Je retrouve à Alger ce cher Rachid
BOUGHERBAL, que je connais depuis longtemps pour l'avoir croisé dans
différentes instances politiques internationales, et qui est
désormais Président de la Commission des Affaires Étrangères du
Conseil de la Nation, le Sénat algérien. L'homme a 74 ans et est
professeur de cardiologie. C'est un humaniste comme il y en a peu,
doté d' un beau charisme et d'une élocution riche et libre. Il me
parle avec sa franchise habituelle : "Nous avons contenu le
terrorisme mais il n'est pas éradiqué et nous devons rester
vigilants. En particulier, nous devons faire face à la matrice du
terrorisme qu'est la radicalisation des jeunes". Et l'on
comprend que, sur l'une ou l'autre berge de la Méditerranée, cette
question de la radicalisation des jeunes reste un problème autant
qu'une énigme. Je repense au Ministre des cultes qui me disait
quelques heures plus tard "Mais qui a dit, chez vous, que ça
n'était pas l'islam qui se radicalisait mais la radicalité qui
s'islamisait ?". Je lui réponds "C'est Olivier Roy. Et
l'on peut prolonger sa pensée en précisant que c'est la radicalité
qui se franchise - au sens presque commercial du terme - en
s'islamisant."
Le sage Bougherbal poursuit : "
Islam et radicalité ne sont pas synonymes.
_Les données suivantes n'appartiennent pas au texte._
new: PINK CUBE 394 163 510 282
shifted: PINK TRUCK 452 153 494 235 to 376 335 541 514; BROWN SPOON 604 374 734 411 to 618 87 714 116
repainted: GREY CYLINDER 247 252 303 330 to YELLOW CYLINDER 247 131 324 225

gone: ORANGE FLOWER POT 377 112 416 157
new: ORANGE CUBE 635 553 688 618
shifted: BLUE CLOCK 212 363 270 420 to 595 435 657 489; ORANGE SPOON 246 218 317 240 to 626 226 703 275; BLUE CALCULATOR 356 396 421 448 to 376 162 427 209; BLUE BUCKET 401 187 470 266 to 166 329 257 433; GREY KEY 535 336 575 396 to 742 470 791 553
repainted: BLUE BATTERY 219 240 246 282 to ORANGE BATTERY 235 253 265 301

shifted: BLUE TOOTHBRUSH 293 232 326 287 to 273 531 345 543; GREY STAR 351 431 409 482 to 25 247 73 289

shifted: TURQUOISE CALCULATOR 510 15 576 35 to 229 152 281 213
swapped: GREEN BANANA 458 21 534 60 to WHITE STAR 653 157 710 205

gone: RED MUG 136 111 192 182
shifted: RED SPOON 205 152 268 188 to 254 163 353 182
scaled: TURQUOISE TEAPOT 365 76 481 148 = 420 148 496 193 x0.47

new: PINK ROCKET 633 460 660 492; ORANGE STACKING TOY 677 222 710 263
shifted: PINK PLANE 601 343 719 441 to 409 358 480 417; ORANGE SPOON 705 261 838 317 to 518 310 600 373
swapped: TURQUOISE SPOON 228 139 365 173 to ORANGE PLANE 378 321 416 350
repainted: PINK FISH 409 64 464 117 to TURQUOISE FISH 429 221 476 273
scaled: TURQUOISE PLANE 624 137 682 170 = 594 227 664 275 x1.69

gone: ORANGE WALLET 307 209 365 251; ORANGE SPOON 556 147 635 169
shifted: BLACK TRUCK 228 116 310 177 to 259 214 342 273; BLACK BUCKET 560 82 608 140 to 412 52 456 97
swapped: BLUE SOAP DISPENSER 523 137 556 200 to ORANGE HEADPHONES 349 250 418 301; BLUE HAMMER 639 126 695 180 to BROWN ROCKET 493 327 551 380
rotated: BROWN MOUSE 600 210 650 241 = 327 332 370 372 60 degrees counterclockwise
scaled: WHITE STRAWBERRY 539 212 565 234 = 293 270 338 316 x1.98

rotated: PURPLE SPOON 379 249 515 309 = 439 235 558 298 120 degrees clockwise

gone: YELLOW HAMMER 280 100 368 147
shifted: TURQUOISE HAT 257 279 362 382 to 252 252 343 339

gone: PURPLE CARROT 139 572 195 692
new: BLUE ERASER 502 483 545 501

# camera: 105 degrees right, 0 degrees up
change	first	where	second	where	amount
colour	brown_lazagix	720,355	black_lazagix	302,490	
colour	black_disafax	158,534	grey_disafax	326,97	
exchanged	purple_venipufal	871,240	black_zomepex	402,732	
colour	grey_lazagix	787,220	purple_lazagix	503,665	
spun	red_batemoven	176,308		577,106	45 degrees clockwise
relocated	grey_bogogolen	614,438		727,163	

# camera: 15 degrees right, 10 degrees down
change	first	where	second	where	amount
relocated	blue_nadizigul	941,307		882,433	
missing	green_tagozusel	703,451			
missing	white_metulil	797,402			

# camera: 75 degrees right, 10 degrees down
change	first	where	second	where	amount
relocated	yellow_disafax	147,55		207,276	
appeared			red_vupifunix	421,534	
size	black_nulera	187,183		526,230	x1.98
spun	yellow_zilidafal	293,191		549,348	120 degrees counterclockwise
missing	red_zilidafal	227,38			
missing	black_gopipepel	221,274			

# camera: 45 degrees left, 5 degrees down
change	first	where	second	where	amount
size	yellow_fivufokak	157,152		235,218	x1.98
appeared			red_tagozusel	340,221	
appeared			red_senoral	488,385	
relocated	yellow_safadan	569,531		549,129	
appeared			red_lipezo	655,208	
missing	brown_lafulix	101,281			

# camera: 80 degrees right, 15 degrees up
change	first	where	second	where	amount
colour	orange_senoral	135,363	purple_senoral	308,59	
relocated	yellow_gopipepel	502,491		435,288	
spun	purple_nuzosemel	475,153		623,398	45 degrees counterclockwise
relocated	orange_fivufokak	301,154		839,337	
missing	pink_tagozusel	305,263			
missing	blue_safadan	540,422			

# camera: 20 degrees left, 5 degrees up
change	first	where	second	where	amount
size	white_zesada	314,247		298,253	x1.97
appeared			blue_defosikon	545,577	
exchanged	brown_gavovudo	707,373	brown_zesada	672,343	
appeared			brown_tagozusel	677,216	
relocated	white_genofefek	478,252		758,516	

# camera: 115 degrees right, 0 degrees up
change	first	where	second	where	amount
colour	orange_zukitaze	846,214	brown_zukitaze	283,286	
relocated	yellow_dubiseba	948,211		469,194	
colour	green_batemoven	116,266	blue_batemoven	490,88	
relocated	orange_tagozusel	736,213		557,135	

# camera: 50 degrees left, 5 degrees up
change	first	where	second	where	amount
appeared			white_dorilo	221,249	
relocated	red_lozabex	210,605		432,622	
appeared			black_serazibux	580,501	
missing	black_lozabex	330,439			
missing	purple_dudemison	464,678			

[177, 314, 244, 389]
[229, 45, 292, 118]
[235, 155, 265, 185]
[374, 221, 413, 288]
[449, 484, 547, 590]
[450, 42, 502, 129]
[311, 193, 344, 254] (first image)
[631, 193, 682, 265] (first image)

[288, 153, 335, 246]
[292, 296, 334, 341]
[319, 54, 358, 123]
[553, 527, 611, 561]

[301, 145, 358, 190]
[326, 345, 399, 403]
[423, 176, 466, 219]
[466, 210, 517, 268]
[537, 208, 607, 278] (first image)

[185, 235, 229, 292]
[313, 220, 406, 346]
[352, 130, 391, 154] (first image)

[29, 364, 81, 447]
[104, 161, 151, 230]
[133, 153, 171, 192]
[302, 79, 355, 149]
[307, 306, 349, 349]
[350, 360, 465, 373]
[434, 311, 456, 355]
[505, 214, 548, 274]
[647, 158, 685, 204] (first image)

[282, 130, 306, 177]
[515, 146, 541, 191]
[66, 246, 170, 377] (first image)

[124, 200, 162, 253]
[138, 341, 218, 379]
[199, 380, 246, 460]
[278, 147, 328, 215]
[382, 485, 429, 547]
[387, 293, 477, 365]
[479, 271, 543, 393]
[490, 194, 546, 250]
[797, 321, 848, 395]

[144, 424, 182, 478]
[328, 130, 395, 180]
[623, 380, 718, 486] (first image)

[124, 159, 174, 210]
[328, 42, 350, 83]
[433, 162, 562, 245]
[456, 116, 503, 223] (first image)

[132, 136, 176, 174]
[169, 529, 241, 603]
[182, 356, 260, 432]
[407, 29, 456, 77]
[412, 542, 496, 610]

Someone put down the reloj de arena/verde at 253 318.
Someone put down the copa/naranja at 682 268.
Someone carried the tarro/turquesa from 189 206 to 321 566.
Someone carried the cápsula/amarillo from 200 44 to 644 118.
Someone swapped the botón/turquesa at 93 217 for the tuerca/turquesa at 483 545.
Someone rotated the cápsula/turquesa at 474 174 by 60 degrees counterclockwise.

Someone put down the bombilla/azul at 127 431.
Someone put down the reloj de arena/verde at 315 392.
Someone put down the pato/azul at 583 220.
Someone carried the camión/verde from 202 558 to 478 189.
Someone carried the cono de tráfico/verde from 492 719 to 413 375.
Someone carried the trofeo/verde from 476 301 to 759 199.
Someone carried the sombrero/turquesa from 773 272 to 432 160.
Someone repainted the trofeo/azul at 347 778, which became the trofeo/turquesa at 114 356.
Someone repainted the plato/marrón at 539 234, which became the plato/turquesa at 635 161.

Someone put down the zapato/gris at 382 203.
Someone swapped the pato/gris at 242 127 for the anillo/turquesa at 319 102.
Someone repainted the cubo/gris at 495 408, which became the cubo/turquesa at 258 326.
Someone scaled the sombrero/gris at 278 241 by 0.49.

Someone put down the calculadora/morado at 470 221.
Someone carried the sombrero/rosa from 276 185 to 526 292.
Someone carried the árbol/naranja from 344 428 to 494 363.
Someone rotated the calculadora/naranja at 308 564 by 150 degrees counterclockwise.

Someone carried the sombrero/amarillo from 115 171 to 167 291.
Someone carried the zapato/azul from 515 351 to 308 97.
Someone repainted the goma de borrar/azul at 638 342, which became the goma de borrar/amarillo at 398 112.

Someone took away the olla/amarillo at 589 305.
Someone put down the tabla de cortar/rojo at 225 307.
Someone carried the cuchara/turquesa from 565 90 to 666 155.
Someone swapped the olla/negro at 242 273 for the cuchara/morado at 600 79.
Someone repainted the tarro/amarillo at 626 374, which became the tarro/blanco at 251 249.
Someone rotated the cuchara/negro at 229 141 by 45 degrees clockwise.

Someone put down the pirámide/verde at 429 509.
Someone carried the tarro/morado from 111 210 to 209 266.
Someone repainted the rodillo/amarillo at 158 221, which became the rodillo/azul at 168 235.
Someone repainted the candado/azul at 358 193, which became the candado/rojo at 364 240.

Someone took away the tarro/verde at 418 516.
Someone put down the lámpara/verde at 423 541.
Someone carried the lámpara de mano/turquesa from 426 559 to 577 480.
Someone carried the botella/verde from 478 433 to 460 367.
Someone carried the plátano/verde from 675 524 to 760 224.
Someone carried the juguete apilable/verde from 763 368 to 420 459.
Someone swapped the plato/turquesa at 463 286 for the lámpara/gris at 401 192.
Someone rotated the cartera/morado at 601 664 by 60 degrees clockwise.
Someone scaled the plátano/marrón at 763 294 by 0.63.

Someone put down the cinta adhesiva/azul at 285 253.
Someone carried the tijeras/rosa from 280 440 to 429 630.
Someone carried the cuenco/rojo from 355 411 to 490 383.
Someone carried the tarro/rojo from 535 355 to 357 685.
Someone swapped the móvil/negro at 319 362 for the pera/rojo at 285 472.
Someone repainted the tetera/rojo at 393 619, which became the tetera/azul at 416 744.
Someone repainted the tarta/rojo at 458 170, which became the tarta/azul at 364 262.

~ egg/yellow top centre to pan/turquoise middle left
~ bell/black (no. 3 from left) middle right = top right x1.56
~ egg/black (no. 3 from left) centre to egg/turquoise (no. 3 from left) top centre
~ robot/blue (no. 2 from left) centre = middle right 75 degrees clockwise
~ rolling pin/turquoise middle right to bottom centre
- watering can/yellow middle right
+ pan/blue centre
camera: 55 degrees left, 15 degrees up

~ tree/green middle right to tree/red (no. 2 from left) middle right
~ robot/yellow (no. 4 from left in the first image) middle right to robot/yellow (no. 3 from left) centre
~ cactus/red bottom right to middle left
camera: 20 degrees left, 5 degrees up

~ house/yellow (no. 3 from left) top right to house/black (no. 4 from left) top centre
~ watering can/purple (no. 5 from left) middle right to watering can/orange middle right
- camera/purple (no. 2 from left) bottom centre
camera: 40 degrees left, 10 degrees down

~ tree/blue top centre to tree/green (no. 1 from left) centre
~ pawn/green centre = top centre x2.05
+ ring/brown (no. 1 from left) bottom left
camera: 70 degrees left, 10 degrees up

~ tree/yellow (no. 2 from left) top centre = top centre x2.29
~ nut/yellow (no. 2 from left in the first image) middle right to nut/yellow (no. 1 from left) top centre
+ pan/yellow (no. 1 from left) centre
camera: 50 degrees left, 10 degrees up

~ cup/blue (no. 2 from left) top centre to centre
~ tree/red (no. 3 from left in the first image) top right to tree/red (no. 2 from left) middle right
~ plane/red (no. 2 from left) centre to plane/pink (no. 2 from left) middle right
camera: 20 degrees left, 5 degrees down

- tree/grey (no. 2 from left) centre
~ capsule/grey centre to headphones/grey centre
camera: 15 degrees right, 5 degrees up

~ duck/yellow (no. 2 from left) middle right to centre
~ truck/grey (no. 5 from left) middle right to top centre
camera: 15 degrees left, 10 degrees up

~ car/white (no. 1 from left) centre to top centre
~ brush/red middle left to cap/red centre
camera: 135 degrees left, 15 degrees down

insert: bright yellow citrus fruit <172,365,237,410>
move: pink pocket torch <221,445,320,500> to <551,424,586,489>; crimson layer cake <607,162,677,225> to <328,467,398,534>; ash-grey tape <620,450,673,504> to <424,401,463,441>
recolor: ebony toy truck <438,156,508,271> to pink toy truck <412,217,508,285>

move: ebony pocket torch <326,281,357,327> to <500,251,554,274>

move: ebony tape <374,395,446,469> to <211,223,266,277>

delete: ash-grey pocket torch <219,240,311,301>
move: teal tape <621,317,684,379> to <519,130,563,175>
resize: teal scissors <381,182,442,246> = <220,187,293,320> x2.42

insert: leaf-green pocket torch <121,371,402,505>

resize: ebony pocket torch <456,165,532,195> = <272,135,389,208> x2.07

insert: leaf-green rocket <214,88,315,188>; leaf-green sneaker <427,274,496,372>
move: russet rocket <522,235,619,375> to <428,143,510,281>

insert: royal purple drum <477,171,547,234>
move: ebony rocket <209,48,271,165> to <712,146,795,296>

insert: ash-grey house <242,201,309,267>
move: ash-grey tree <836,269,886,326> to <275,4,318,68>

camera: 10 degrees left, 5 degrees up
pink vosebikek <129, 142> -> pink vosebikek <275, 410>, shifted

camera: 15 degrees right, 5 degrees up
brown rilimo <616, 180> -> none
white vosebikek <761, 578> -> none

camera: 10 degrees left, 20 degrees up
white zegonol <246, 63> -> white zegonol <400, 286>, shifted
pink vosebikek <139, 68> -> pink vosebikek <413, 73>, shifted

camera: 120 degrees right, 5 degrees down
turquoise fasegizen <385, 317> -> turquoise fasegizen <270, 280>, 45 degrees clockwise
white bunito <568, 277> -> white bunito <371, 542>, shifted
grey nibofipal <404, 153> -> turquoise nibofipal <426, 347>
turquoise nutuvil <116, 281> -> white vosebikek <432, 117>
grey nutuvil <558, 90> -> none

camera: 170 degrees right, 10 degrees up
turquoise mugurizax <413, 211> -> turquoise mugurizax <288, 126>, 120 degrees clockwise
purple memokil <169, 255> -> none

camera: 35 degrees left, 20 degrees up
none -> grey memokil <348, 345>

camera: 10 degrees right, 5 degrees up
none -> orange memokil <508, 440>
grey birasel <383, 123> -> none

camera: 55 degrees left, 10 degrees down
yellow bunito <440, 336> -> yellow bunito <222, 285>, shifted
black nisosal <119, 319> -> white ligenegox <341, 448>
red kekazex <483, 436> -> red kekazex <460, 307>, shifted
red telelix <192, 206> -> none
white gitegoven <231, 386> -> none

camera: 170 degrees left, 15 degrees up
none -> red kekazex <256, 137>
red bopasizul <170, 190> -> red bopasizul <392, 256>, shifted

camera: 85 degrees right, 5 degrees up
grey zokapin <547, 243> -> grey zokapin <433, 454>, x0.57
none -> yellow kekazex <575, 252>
L'islam peut être
radical mais l'Islam doit être tolérant comme les autres religions
monothéistes".
Je résiste à la tentation de lui
rappeler l'histoire des guerres de religions qui n'a pas prouvé,
spontanément, cette nature tolérante mais... "L'Islam du
Maghreb, poursuit-il, c'est l'Islam de Cordoue, celui de
l'Andalousie, l'Islam des lumières, pas l'islam salafiste et encore
moins wahabite. Ca n'est pas non plus un islam modéré, car ça
n'existe pas. C'est un islam de séparation des églises et de
l'état, comme à Cordoue". Là encore, je résiste à la
tentation de lui rappeler à quel point l'islam algérien est étatisé
....
Mais dans notre long dialogue qui a
suivi, je suis frappé de voir à quel point cet homme sage est à la
fois lucide est inquiet, "J'ai peur" me dit-il. "J'ai
peur du retour des combattants de Syrie. Ici, en Algérie, nous avons
vécu l'expérience du retour des "afghans" et nous en
avons un très mauvais souvenir".... où l'on comprend mieux que
les victoires sur l'Etat islamique qui se dessinent en Syrie, en Irak
ou en Libye, ne sonneront pas la fin de l'histoire : celle-ci nous
enseigne les dangers portés par ces retours des combattants. Là
encore, la leçon algérienne peut profiter à la France.